On the Prozdor enrollment forms, parents are asked to tell us what they hope their children will get out of their Prozdor educations. The overwhelming majority of parents write something fairly generic, such as “we hope our child will learn to carry on Jewish traditions.”
My first reaction is “which traditions,” quickly followed by “why.” To paraphrase the Passover Hagaddah – what is the meaning of these traditions to you? In researching my masters thesis, I was alarmed to discover that for the last sixty years, Jewish educators have been struggling with the same problem: we are too often called upon to train children in the performance of the “customs and ceremonies” of a religion they will never perform outside of the classroom. So I ask you the hard question: what is the point of Jewish education? What is the point of Judaism?
Part of our difficulty in answering this question is that today's Jewish landscape offers a variety of answers to the question. Scholars attempt to differentiate between “Judaism” as Jewish religion and “Jewishness” as everything else that Jews do, while struggling against the usefulness of such a dichotomy in describing the actual beliefs and practices of American Jews. This is made more complicated by an age-related divide – older people primarily relate to Judaism as an ethnic group; younger people see Judaism as primarily a religion. In other words – older people see their Judaism as an inherent and inherited part of their make-up; younger people see Judaism as a system of beliefs and practices that can be adopted or discarded.
This is a new challenge for the Jewish community. Previous generations lived by the truism that if you for a minute forgot that you were Jewish – someone else would remind you. While antisemitism hasn't been entirely wiped out today, for the most part this is not the experience of my generation or my students. Sociologist Bethamie Horowitz sees this reality as creating a new urgency for establishing compelling central themes for American Judaism. In her words, “The dynamic of acceptance versus rejection (or belligerence) regarding one’s Jewishness has been replaced by a dynamic of finding Jewishness to be meaningful versus remaining indifferent to it. Jewish continuity of the group as a whole has come to depend on the individual’s commitments and decision-making.”

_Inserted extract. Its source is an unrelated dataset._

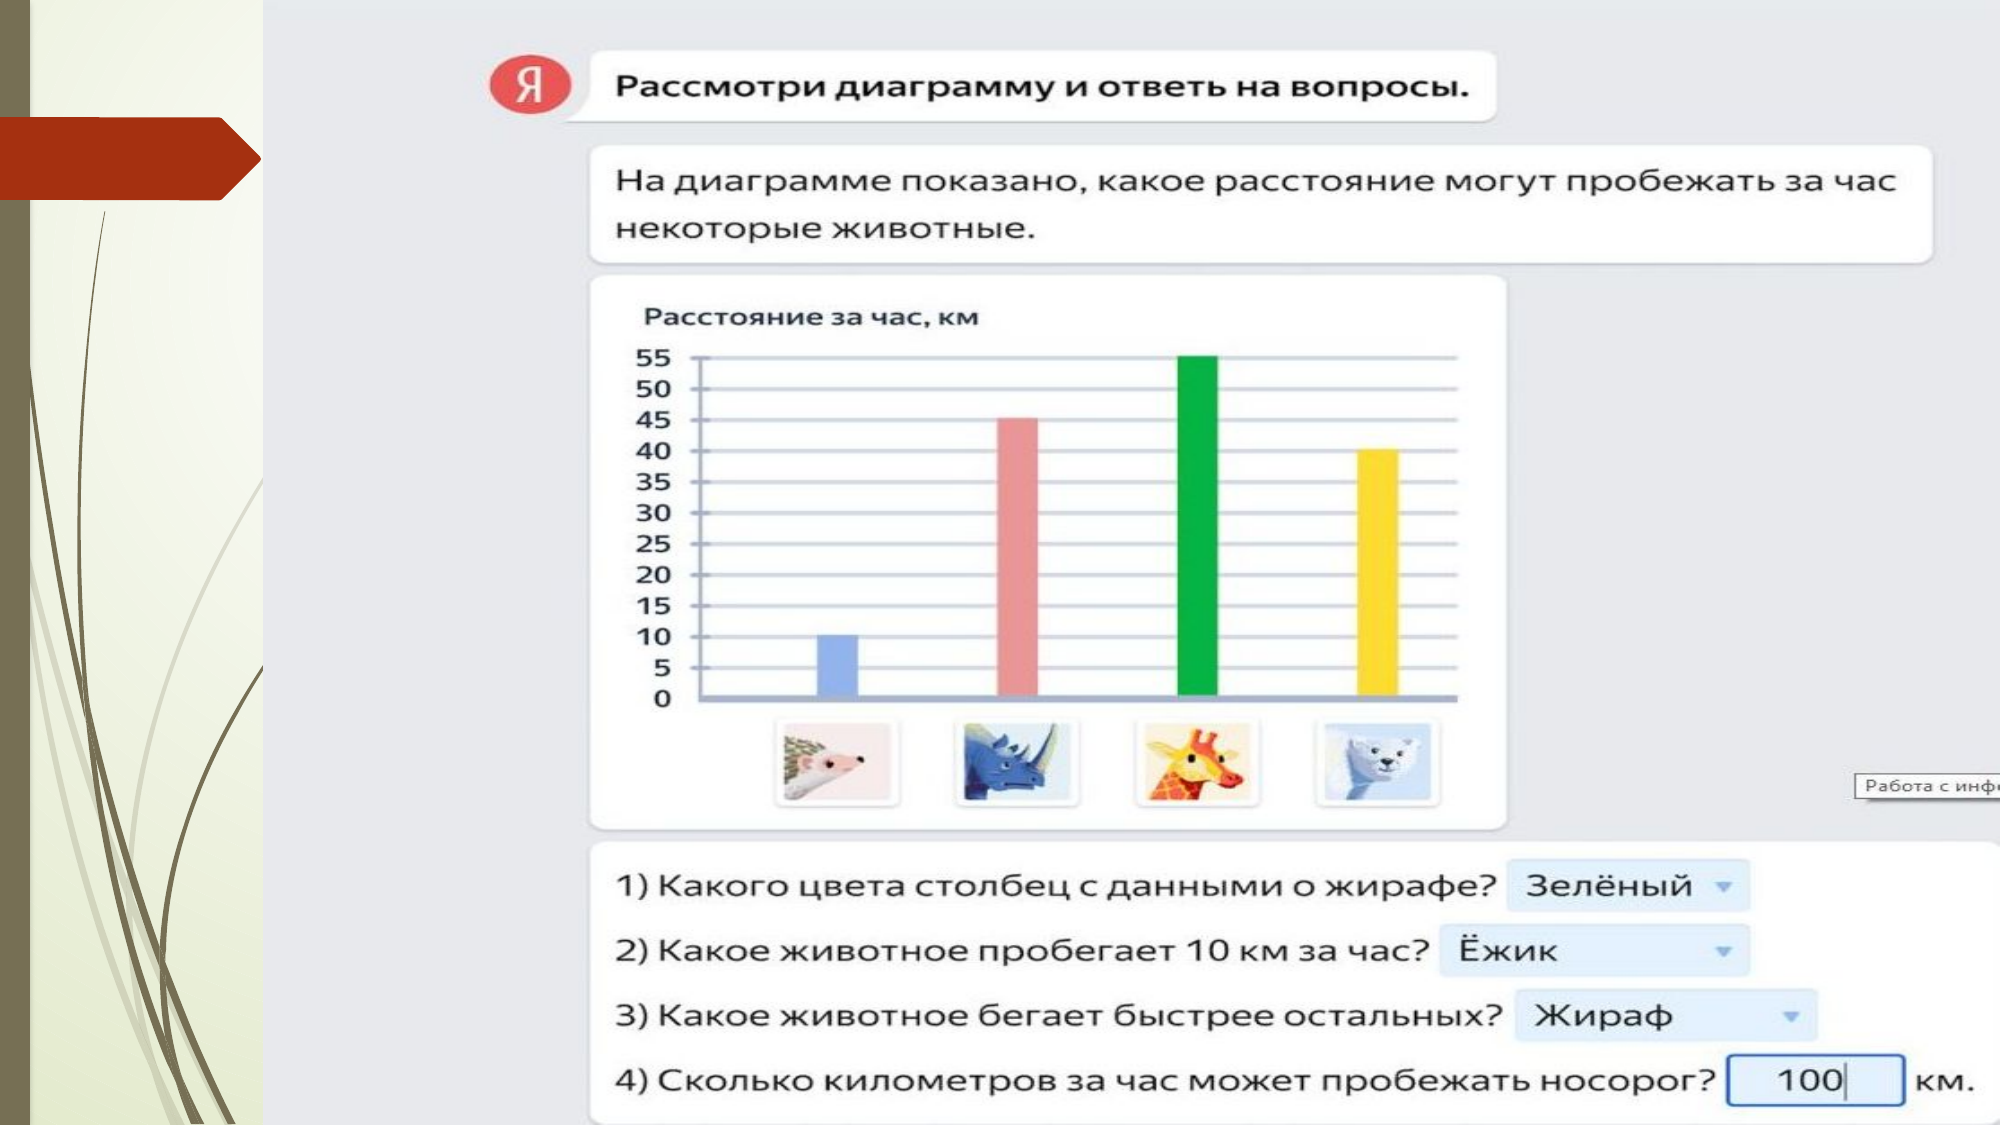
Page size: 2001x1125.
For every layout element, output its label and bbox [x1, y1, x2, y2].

list [262, 0, 2000, 1125]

So what makes Judaism meaningful to you? Does Judaism give structure to your relationship with God or does it guide you to be a better member of the human community? Perhaps a little of both. Whatever your answer may be is less important than having an answer at all; but even more important than having an answer is figuring out the “so what.” You know what I mean. “Judaism gives structure to my relationship with God.... so what?” The “so what” is the call to action; if Judaism guides you to be a better human being, then what are you doing to follow through on that guidance? Because if Judaism isn't affecting your behavior, isn't making you a better person in some palpable way, why are you so concerned with whether or not your grandkids might be Jewish anyway? The only real way to demonstrate Jewish value is to live Jewish values.
It turns out, I do know what comes next for me. This afternoon's Prozdor graduation will be my last act as associate director of Prozdor; tomorrow I begin my new job as the editor of JewishBoston.com, a project designed to make it easier for a greater number of Jewish individuals to get connected to events and organizations that are meaningful to them. But our success won't be measured by how many Jewish grandchildren can be traced back to our work; rather we measure our success by the degree of Jewish participation we can foster in the present. So I challenge each and every one of you, not by asking you what's coming next for you, but instead, how is Judaism influencing your life today?